━━ BRANO DEL DOCUMENTO

Come prima

Suvvia, siamo sinceri: non è vero che non ce lo aspettavamo. Volevamo semplicemente andare in ferie da tutto questo, tornando a vivere per un po’ come ai vecchi tempi. Sarebbe stato assurdo fare le vacanze allontanandosi dallo stress quotidiano, senza riposarsi anche da regole, imposizioni, restrizioni e abluzioni.
Questa sorta di ritorno al passato è stato sicuramente facilitato da articoli, apparsi qua e là, che parlavano di un virus indebolito o, addirittura, clinicamente morto.
E invece, al contrario di noi, il Covid non si stanca e non ha avuto bisogno della pausa estiva: il suo obiettivo è quello di infettare tutte le persone che incontra per garantirsi la sopravvivenza, senza guardare in faccia a nessuno o chiudere un occhio di fronte a certe comitive particolarmente simpatiche.

━━━━
━━ DATI DA ANALIZZARE

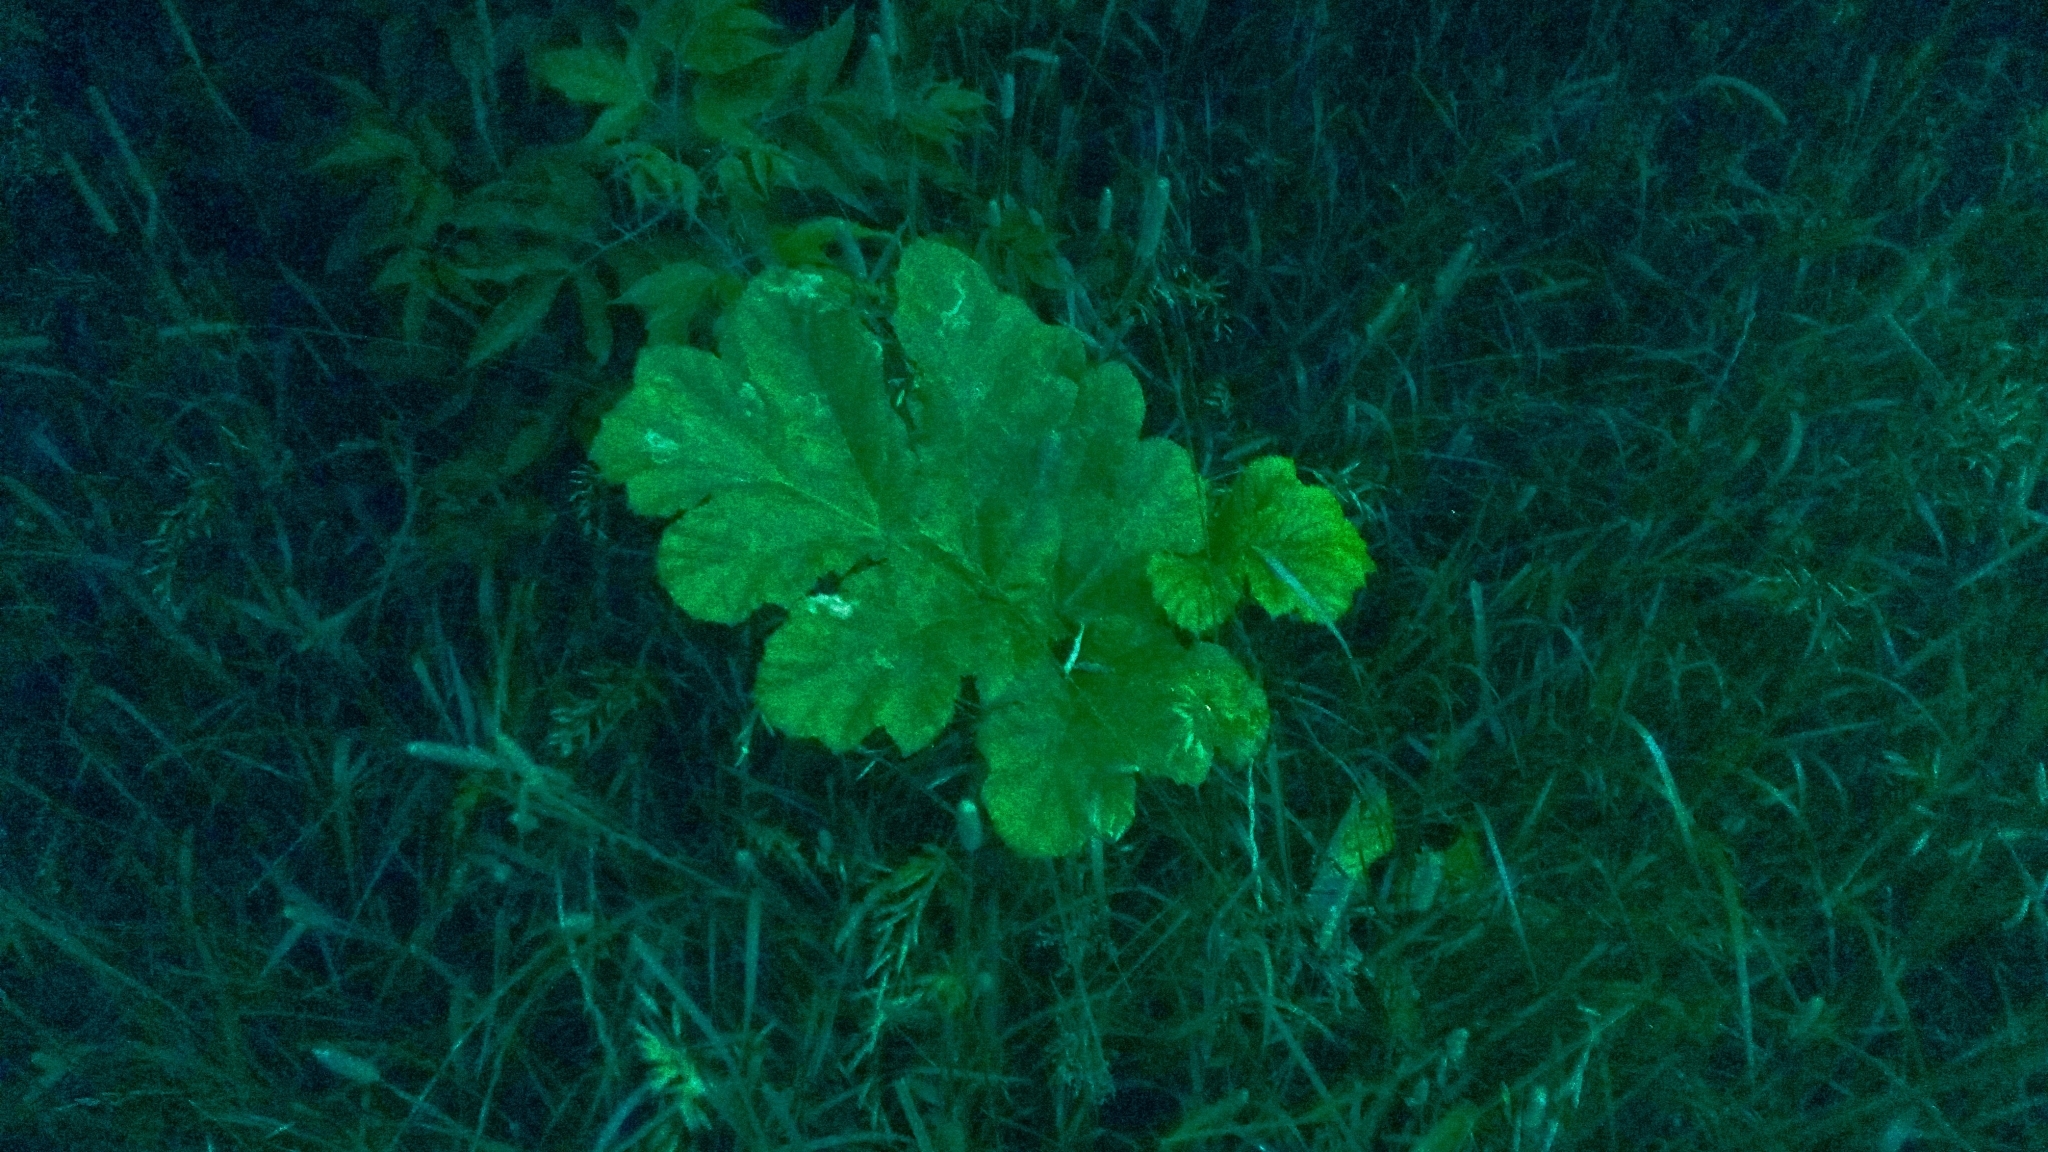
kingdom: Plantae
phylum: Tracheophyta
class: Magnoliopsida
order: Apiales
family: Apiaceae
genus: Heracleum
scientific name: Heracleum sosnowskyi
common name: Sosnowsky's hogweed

━━━━

■ PROBLEMA DA RISOLVERE:
Rispondi alle domande seguenti in base al brano «Come prima».
(a) Oltre che dallo stress quotidiano, da che cosa ci si voleva riposare in vacanza?
(b) Di che cosa parlavano gli articoli apparsi qua e là?
(c) Qual è l'obiettivo del Covid?

■ SOLUZIONE ESERCIZIO:
(a) Da regole, imposizioni, restrizioni e abluzioni.
(b) Di un virus indebolito o, addirittura, clinicamente morto.
(c) Infettare tutte le persone che incontra per garantirsi la sopravvivenza.